The furore surrounding the appointment of Jess Brammar as the Corporation’s Executive News Editor was no less. Brammar’s stridently Left-wing, anti-Brexit, anti-Conservative, culturally-woke politics were highlighted as early as July when news of her probable appointment first emerged. Commentators rightly observed that, were the BBC to install in such an influential position a journalist with such a long and consistent record of publicly espousing ‘liberal’-‘progressive’ views, it would expose the Corporation’s increasingly unconvincing claims to ‘impartiality’ as a myth.
Nothing daunted, the Corporation risibly countered objections to Brammar, claiming these served ‘corporate interests’, oblivious apparently to the fact that BBC-style Green-‘liberal’ wokery is the default attitude of most of Britain’s biggest corporates. Brammar was, of course, duly installed doing the BBC’s credibility no good at all but, intriguingly, the day before Johnson’s Cabinet reshuffle.
Was the elevation of Dorries to Culture and Media Secretary, which took much of the press by surprise, a knee-jerk reaction to Brammar or was there a hidden agenda?
You have to wonder. If the Johnson government, especially since Brammar’s appointment, wasn’t finding the BBC’s output pretty congenial, I’d be surprised. First, on Covid, it has continued to be a reliable and enthusiastic media conduit for possibly the most comprehensive and cynical programme of Government disinformation, fake data and psychological manipulation, aka behavioural-‘nudge’,ever projected by a UK government on to its own citizens outside wartime.
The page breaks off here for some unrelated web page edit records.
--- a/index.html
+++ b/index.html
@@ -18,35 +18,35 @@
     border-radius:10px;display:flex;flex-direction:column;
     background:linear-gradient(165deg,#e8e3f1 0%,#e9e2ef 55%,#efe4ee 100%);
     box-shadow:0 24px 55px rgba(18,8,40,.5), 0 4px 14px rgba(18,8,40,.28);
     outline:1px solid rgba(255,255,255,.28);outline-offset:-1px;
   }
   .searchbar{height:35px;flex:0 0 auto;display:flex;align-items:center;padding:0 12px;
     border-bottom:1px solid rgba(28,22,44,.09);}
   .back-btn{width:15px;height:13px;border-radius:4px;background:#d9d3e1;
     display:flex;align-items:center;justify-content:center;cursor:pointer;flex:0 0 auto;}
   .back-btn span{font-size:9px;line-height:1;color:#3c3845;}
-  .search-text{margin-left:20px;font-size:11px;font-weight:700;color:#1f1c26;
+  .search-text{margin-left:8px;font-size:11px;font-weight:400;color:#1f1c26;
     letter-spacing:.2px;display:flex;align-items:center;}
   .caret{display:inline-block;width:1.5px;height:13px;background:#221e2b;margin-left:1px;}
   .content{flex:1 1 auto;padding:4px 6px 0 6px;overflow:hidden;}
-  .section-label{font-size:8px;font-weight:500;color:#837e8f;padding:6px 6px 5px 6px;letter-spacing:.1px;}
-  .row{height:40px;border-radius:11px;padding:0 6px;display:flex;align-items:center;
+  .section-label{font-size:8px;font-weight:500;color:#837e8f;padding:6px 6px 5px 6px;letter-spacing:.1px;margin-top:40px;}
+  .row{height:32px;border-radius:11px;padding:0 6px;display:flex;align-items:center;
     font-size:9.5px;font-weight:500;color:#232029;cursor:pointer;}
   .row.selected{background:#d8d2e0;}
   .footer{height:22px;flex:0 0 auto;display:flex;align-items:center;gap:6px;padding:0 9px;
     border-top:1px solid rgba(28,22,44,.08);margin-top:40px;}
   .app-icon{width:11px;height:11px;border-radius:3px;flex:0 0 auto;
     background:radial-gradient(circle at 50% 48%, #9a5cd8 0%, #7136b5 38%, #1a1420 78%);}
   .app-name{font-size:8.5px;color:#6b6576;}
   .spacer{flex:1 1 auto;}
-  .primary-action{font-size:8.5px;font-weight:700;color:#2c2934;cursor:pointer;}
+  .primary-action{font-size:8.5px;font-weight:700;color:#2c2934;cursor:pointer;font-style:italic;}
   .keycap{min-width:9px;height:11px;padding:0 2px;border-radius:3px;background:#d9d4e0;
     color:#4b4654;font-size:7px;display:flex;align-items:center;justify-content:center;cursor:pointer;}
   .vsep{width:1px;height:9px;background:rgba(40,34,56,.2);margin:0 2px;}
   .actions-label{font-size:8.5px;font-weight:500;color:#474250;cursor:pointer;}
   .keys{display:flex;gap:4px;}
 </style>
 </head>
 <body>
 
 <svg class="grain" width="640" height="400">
Second, more disturbingly, the BBC’s Director-General Tim Davie has emerged in recent days as the country’s most public advocate for declaring the entire issue of climate change to be no longer controversial and therefore de-politicised, allowing the Corporation to dispense with any requirement for balance or impartiality in its coverage. Davie confirmed that it would give full rein to its near-total endorsement of the Green eco-agenda by making it more central to all its programming. It was as if the BBC has unilaterally either re-written or abrogated the clauses of its governing Charter.
Coming just as COP26 started, and conveniently juxtaposed with Johnson’s disgraceful, scientifically-mendacious opening speech blaming Britain’s Industrial Revolution for the alleged global ‘climate emergency’, the BBC’s declaration must have been more than agreeable.
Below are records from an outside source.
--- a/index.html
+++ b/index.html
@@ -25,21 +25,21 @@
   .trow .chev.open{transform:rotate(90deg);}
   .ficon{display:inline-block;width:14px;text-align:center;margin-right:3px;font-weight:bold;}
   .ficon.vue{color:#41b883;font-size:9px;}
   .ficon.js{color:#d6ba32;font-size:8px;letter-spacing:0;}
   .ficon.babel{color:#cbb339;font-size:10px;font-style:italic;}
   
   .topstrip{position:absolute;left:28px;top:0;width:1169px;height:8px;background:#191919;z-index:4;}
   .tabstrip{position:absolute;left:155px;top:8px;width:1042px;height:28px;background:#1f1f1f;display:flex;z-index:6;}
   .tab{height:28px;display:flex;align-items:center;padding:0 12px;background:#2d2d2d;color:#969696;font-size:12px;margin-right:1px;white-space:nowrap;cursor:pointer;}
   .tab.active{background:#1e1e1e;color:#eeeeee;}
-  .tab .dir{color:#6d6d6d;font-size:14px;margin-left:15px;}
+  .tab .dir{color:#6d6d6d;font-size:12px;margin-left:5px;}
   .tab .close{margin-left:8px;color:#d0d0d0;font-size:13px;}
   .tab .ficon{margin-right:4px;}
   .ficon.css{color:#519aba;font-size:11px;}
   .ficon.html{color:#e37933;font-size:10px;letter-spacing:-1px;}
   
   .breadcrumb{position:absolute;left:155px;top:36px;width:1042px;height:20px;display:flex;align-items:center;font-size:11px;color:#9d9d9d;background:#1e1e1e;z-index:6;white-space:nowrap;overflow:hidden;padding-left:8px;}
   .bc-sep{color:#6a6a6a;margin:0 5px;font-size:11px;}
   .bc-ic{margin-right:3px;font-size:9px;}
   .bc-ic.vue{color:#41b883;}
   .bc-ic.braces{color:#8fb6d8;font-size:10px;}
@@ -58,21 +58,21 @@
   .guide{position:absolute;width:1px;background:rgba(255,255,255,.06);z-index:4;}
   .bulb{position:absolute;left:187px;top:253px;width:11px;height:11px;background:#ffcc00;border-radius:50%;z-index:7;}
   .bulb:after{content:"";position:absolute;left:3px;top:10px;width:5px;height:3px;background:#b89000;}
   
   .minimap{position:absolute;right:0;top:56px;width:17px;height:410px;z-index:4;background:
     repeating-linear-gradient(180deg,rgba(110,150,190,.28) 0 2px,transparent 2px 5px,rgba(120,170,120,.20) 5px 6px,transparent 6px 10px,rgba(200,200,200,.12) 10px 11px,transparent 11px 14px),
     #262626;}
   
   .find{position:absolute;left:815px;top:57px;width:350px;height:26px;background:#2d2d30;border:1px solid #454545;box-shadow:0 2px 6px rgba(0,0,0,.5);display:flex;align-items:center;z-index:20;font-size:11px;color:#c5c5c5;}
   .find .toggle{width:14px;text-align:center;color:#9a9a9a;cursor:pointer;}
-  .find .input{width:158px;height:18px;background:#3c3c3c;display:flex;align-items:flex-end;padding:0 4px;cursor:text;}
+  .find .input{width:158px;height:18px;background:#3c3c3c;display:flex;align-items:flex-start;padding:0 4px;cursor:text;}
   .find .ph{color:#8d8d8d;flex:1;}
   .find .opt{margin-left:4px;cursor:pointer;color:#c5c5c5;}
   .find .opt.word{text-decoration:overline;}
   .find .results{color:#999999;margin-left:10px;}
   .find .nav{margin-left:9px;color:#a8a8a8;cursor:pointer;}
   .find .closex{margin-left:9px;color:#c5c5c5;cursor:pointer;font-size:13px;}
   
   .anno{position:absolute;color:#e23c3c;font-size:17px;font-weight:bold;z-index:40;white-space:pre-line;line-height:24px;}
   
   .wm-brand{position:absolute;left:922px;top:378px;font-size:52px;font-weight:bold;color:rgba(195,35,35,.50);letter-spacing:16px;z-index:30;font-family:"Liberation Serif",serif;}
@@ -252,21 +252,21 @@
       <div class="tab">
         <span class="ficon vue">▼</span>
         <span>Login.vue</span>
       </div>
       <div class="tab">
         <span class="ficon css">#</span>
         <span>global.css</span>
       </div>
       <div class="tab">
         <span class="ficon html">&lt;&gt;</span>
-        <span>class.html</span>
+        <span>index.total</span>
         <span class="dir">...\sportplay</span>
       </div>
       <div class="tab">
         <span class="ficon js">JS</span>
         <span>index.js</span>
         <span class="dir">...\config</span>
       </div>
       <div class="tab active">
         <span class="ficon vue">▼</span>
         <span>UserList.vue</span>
If there was any objection to this from our recently appointed Culture and Media Secretary, so apparently determined to clip the BBC’s wings that she even posited its demise within a decade, it was muted. Dorries’s visit to Glasgow and genuflection at the Shrine to Gaia by solemnly intoning the now ritual, semi-liturgical eco-banalities suggests that no such objection was even considered.
In contrast to the spin that Dorries’s appointment as Culture and Media Secretary presages a more robust and less benignly indulgent government attitude towards the BBC, it almost certainly means the opposite. Johnson never had any intention of curbing or reforming the BBC. Now, when on both Covid and climate the interests of the BBC and the Johnson government are so closely aligned, there is no reason for him to.
In short, Dorries’s calculatedly cynical appointment purports to throw a bone to anti-BBC campaigners but was never intended to be effective even were she inclined to pursue it rigorously. With her ill-advised excursions into reality TV and her exploitation of Parliament’s expenses rules to benefit her own family, she is a lightweight and an easy target for any anti-BBC initiative to be dismissed on the grounds of her record of poor judgment.
Her appointment was designed, I’d suggest, not to make life difficult for the BBC, but to do the opposite – to insulate it from pressure to change. The two BBC-related appointments of mid-September may look different, but they’re almost certainly fulfilling the same unified strategy.